Clock key to tuning perfection
PERFECT tuning has long eluded the world's musicians: like the yeti its existence is assumed but so far never authenticated. For centuries the 12 standard intervals divided an octave have left players struggling with an imperfect harmonic jigsaw.
Violinists, with wide freedom to control their instruments, make constant tuning adjustments. But pianists and guitar players, working with a more rigid mechanical framework must steel themselves to accept sounds which sometimes come out slightly wrong.
Today, at London's Barbican Centre the curtain is being raised on the Lucy scale, an attempt by a computer-literate guitarist to build on the work of an 18th-century clockmaker. The aim is to remove the fundamental artistic obstacle which forces instrumentalists to play an A sharp as if it were a B flat, when all their instincts shout that they are different.
Charles Lucy, the scale's inventor who often busks on London's Underground, said: "If this catches on, the public will have an alternative system to create music: much more harmonious, much more consonant."
The deficiencies of the conventional 12-tone scale had worried Lucy for years.
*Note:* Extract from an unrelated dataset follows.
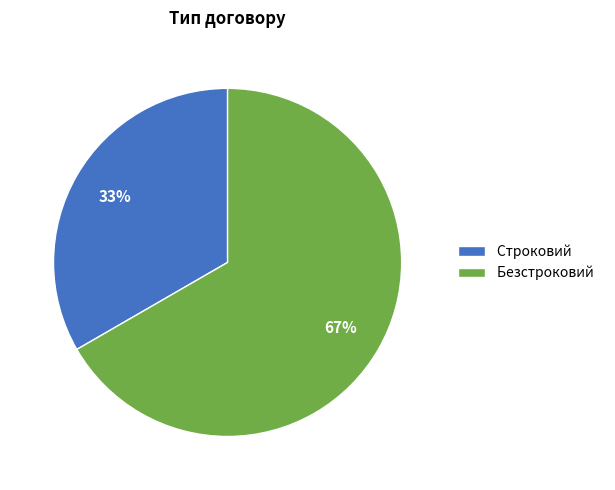

True or false: Строковий accounts for 33% of the total.

True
But his attempts to straighten them out proved fruitless until he discovered the work of John Harrison (1693-1776), inventor of the marine chronometer. After squeezing 20,000 pounds out of the govenment, Lucy devoted himself to perfecting "the really true scale of musick".
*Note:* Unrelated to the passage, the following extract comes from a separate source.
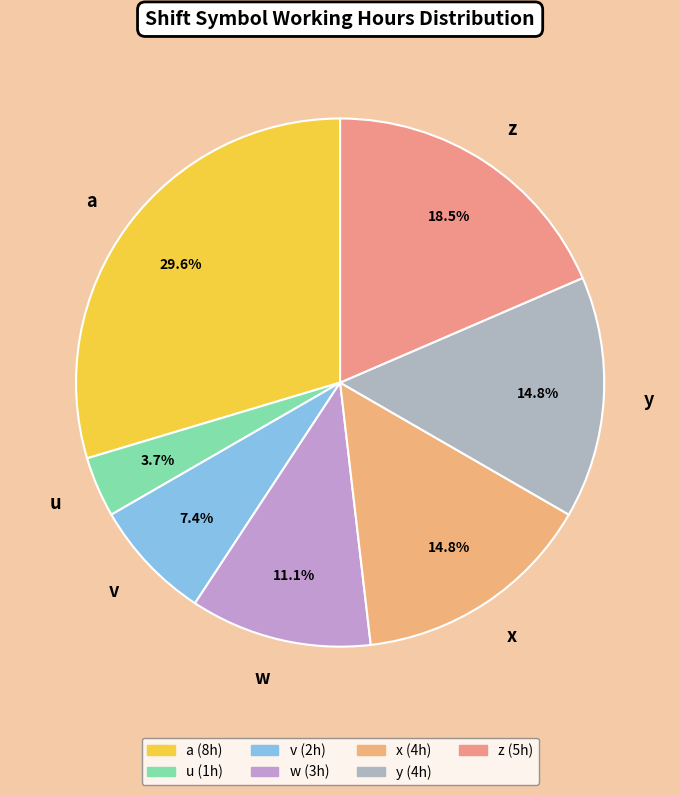

How many segments does this pie chart have?

7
It was Harrison's work on the subject, enshrined in the City at The Clockmakers' Library, which put Lucy on the right track. "I took his numbers and equations and worked them through on the computer."
Harrison's discoveries showed that the closest approximation to perfection required the division of a scale into 19 or 25 parts, as opposed to the classical 12. Applied to a guitar, the Harrison/Lucy solution means providing 19-25 fretted divisions. Although careful to point out this is just one of hundreds of variants proposed throughout the ages, Lucy admits: "The difference is, this one seems to work." The Barbican guitar weekend is the acid test.
Darrel Mayers - The Sunday Times 29th November 1987.